/treeql-parser

A parser to turn a SQL-like statement into a C# object that can be used to configure a content repository search

Primary LanguageC#The UnlicenseUnlicense

TreeQL Parser

This library is a parser to convert text into a structured object which represents a query for a tree-based datasource (or any data source, really -- how you apply it is up to you).

To be clear: this does not do the searching. How could it -- I don't anything about your repository. This library just converts text into an object, from which you can configure and execute a search.

This library is built on Parlot, which is a parsing library written by Sebastian Ros. Parlot is the parser used in the Fluid templating language.
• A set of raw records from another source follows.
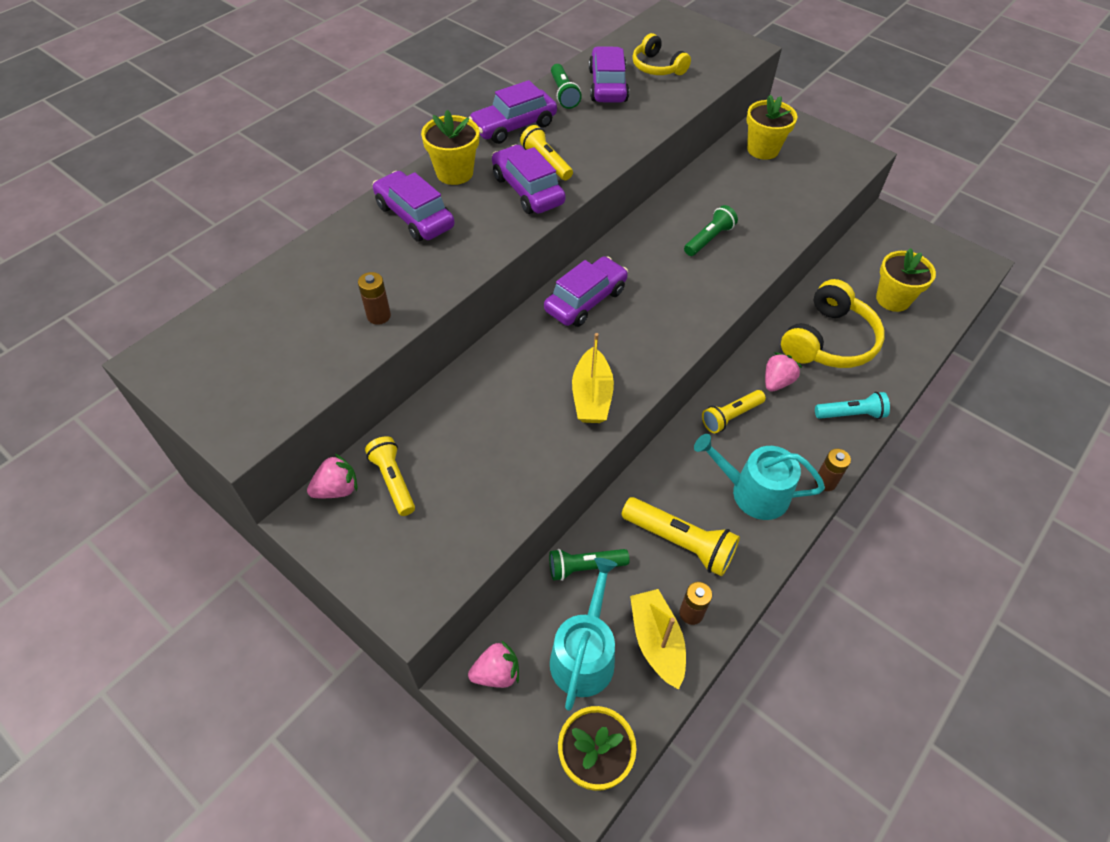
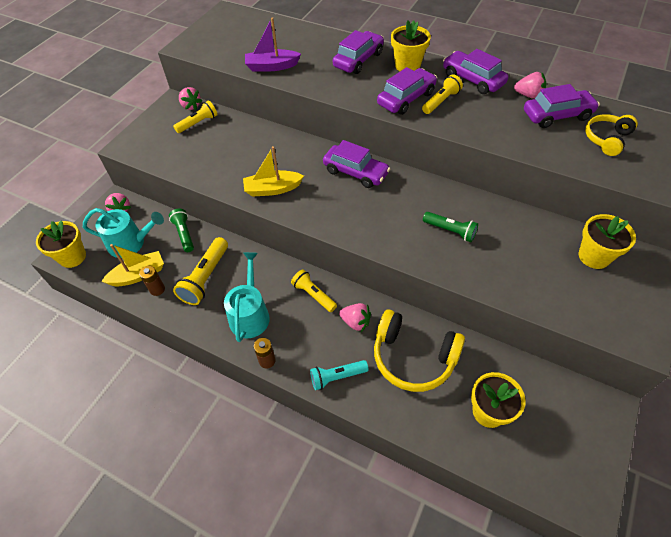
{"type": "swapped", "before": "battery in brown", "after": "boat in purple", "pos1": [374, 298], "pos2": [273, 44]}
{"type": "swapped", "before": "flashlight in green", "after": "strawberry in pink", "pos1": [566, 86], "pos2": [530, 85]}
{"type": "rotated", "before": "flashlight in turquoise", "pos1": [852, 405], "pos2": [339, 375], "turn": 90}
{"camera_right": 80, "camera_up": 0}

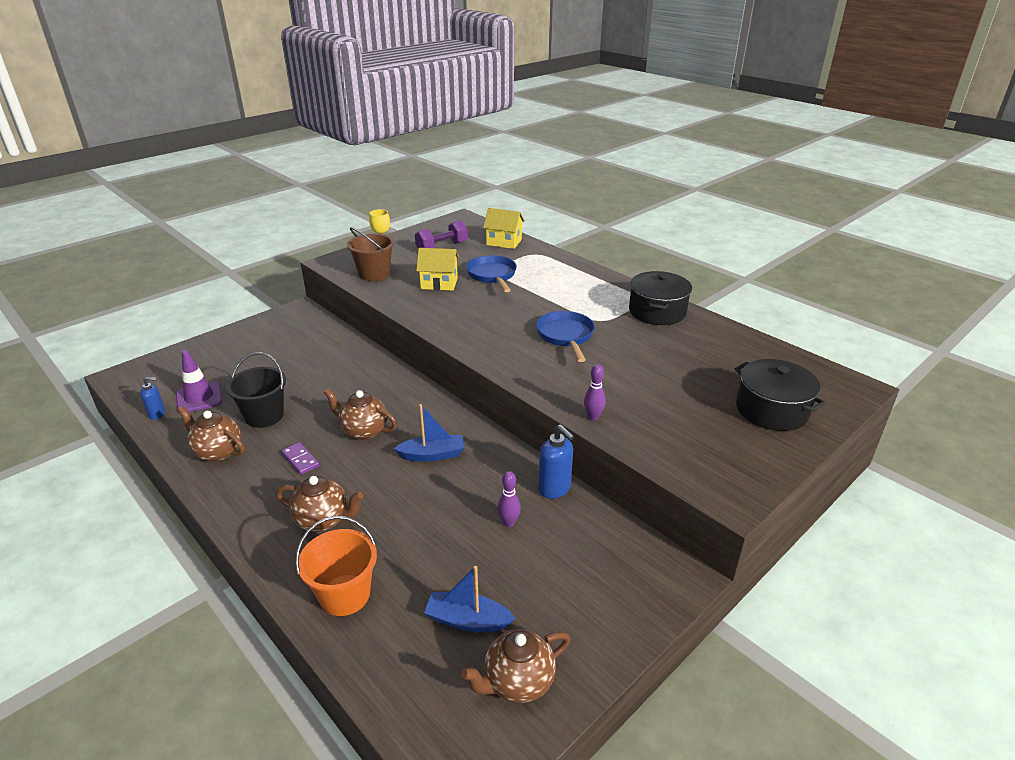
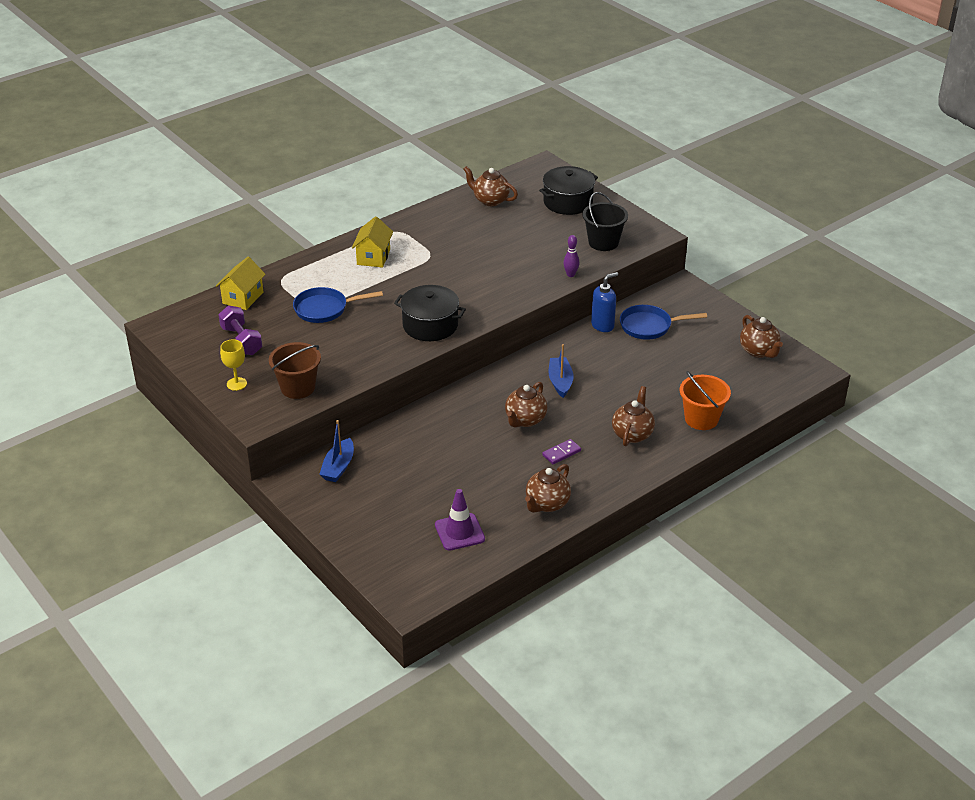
{"type": "gone", "before": "soap dispenser in blue", "pos1": [152, 398]}
{"type": "gone", "before": "bowling pin in purple", "pos1": [509, 499]}
{"type": "new", "after": "teapot in brown", "pos2": [491, 186]}
{"type": "shifted", "before": "bucket in black", "pos1": [256, 390], "pos2": [605, 221]}
{"type": "shifted", "before": "house in yellow", "pos1": [437, 269], "pos2": [372, 242]}
{"type": "shifted", "before": "boat in blue", "pos1": [469, 599], "pos2": [336, 451]}
{"type": "shifted", "before": "pan in blue", "pos1": [565, 336], "pos2": [663, 322]}
{"type": "shifted", "before": "pot in black", "pos1": [660, 298], "pos2": [430, 313]}
{"camera_right": -85, "camera_up": 5}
Note: it's sometimes diffucult to describe this library because we necessarily have to discuss what it's supposed to do when used to power a search experience. Remember, the code here is simply to parse text into a query object, which you will then use to query your repository. So, forgive some (assumed) specifics on execution below.

To Use

Everything is contained in a single file: TreeQueryParser.cs. Just compile that into your project.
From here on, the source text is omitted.